Guided media which are those that provide a conduit from one device to another, include twisted pair cable, coaxial cable, and, fiber optical cable.
A signal traveling by any of these means is directed and contained by the physical limits of the medium.
Twisted pair and coaxial cable use metallic (copper) conductors that accept and carry electrical current signals.
A fiber optic is a glass or plastic cable that accepts and transports signals in the form of light.
Types of Guided Transmission Media:
There are three types of Guided Transmission Media:
(1) Twisted Pair cable.
(2) Coaxial cable.
(3) Fibre Optic Cable.
(3) Coaxial cable:
Coaxial cable is also known as coax, which is derived from the geometric axis created between a shield and an insulator.

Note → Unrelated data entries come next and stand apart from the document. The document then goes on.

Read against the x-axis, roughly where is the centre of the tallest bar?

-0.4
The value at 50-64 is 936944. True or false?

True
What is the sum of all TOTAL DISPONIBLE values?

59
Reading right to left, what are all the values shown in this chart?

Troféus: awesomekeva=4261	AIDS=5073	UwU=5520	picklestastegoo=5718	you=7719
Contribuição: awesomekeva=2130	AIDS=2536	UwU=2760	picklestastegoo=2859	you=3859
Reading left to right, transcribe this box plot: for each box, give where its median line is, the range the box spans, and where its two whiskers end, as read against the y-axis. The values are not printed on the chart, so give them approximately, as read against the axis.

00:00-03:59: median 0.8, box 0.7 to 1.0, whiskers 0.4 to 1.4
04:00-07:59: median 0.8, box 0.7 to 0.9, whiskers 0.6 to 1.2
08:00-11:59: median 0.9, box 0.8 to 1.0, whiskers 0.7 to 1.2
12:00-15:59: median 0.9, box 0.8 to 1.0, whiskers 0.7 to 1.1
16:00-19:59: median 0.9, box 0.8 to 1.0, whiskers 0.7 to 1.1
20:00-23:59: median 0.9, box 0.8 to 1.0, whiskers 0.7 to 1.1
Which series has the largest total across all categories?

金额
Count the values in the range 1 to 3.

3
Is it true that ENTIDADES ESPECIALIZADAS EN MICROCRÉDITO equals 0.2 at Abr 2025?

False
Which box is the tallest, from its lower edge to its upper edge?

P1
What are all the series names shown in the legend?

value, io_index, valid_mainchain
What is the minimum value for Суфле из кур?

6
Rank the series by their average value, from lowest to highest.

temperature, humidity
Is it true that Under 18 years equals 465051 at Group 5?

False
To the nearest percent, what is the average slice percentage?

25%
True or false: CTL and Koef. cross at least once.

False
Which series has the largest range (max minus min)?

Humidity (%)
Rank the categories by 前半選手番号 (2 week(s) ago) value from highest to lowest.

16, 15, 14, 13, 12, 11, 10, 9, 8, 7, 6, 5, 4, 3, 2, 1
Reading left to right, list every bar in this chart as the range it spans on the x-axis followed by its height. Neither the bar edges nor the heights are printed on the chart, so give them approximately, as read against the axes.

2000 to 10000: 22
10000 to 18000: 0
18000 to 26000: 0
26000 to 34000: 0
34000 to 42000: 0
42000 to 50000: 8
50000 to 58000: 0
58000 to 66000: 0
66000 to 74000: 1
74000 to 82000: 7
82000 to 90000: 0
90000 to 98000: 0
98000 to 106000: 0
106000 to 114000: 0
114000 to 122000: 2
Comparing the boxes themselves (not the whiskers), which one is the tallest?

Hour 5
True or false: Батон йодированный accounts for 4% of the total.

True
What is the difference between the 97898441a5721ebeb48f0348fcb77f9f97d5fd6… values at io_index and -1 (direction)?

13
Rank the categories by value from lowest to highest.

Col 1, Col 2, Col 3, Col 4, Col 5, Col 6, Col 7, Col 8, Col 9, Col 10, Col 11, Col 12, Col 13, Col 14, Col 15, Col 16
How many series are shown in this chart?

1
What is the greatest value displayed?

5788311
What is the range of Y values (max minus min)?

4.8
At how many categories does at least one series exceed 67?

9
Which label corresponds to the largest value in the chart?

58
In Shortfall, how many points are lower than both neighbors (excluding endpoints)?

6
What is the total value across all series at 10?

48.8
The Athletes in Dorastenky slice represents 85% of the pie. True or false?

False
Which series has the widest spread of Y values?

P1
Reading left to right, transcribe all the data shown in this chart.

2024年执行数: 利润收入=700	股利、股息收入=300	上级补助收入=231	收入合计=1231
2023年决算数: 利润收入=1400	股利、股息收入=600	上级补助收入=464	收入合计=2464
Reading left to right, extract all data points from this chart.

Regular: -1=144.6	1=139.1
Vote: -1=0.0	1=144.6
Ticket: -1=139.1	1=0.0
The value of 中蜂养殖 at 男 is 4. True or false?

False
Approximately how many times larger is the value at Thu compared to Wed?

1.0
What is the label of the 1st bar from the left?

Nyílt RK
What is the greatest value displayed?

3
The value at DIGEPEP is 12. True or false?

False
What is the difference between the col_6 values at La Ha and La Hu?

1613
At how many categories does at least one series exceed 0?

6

That is shortened to “Coax” cable. A coaxial cable is a copper cable that helps transfer electrical signals between multiple electrical devices, systems, or other components.
It is used in such applications as telephone trunk lines, broadband internet networking cables, high-speed computer data busses, cable television signals, and connecting radio transmitters and receivers to their antennas.
Instead of having two wires, coax has a central core conductor of solid or stranded wire (usually copper) enclosed in an insulating sheath, which is, in turn, encased in an outer conductor of metal foil, braid, or a combination of the two.
The outer metallic wrapping serves both as a shield against noise and as the second conductor, which completes the circuit.
This outer conductor is also enclosed in an insulating sheath, and the whole cable is protected by a plastic cover.
How do Coaxial Cables work?
The signal a coaxial cable carries is transferred simultaneously through the central wire as well as the separated metal jacketing.
This is done because both conductors generate a magnetic field, as any electrically charged wire does.
However, when two opposite-charged magnetic fields, such as the ones generated by the two conductors, meet one another, and the fields cancel one another out.
This allows the cables to be placed near other sensitive electronic equipment and other metal objects without the danger of the cables acting like magnets.
It also prevents outside magnetic fields from altering the signal the cables carry.